### [Problem requirements]
Copy out the rows word for word from the first one through the line containing "building, pemasangan panel surya, serta", with that line included.

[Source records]
....

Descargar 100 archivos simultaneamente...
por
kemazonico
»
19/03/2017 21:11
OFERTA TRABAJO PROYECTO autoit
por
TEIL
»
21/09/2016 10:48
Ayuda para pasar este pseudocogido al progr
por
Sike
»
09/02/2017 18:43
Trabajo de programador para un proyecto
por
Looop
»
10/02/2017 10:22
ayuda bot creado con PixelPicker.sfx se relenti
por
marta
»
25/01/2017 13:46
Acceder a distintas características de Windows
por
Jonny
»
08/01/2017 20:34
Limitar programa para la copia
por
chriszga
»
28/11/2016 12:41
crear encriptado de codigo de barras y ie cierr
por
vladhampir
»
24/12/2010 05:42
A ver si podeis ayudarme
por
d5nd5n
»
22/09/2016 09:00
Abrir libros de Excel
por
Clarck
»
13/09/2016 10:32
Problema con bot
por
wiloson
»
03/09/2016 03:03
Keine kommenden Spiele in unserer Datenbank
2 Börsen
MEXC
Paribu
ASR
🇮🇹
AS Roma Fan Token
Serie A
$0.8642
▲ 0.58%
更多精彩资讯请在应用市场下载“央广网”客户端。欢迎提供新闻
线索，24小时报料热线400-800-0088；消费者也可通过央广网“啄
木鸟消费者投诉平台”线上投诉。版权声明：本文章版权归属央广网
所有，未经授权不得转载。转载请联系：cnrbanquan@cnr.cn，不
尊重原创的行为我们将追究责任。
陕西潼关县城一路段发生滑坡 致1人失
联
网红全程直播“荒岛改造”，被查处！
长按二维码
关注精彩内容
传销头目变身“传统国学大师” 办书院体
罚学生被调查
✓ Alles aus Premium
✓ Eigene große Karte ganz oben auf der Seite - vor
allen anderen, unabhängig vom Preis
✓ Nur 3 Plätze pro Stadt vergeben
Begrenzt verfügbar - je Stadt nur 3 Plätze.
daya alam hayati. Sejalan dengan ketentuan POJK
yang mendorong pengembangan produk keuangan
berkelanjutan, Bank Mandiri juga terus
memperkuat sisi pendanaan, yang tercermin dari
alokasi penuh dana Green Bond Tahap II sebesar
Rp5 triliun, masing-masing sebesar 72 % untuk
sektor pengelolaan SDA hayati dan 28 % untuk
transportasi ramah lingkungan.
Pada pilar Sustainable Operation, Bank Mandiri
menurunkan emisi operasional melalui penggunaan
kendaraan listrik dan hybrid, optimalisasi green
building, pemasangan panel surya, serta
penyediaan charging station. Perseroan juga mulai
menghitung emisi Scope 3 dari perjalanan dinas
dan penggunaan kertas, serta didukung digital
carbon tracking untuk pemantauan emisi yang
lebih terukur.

....

### [The completed task]
Descargar 100 archivos simultaneamente...
por
kemazonico
»
19/03/2017 21:11
OFERTA TRABAJO PROYECTO autoit
por
TEIL
»
21/09/2016 10:48
Ayuda para pasar este pseudocogido al progr
por
Sike
»
09/02/2017 18:43
Trabajo de programador para un proyecto
por
Looop
»
10/02/2017 10:22
ayuda bot creado con PixelPicker.sfx se relenti
por
marta
»
25/01/2017 13:46
Acceder a distintas características de Windows
por
Jonny
»
08/01/2017 20:34
Limitar programa para la copia
por
chriszga
»
28/11/2016 12:41
crear encriptado de codigo de barras y ie cierr
por
vladhampir
»
24/12/2010 05:42
A ver si podeis ayudarme
por
d5nd5n
»
22/09/2016 09:00
Abrir libros de Excel
por
Clarck
»
13/09/2016 10:32
Problema con bot
por
wiloson
»
03/09/2016 03:03
Keine kommenden Spiele in unserer Datenbank
2 Börsen
MEXC
Paribu
ASR
🇮🇹
AS Roma Fan Token
Serie A
$0.8642
▲ 0.58%
更多精彩资讯请在应用市场下载“央广网”客户端。欢迎提供新闻
线索，24小时报料热线400-800-0088；消费者也可通过央广网“啄
木鸟消费者投诉平台”线上投诉。版权声明：本文章版权归属央广网
所有，未经授权不得转载。转载请联系：cnrbanquan@cnr.cn，不
尊重原创的行为我们将追究责任。
陕西潼关县城一路段发生滑坡 致1人失
联
网红全程直播“荒岛改造”，被查处！
长按二维码
关注精彩内容
传销头目变身“传统国学大师” 办书院体
罚学生被调查
✓ Alles aus Premium
✓ Eigene große Karte ganz oben auf der Seite - vor
allen anderen, unabhängig vom Preis
✓ Nur 3 Plätze pro Stadt vergeben
Begrenzt verfügbar - je Stadt nur 3 Plätze.
daya alam hayati. Sejalan dengan ketentuan POJK
yang mendorong pengembangan produk keuangan
berkelanjutan, Bank Mandiri juga terus
memperkuat sisi pendanaan, yang tercermin dari
alokasi penuh dana Green Bond Tahap II sebesar
Rp5 triliun, masing-masing sebesar 72 % untuk
sektor pengelolaan SDA hayati dan 28 % untuk
transportasi ramah lingkungan.
Pada pilar Sustainable Operation, Bank Mandiri
menurunkan emisi operasional melalui penggunaan
kendaraan listrik dan hybrid, optimalisasi green
building, pemasangan panel surya, serta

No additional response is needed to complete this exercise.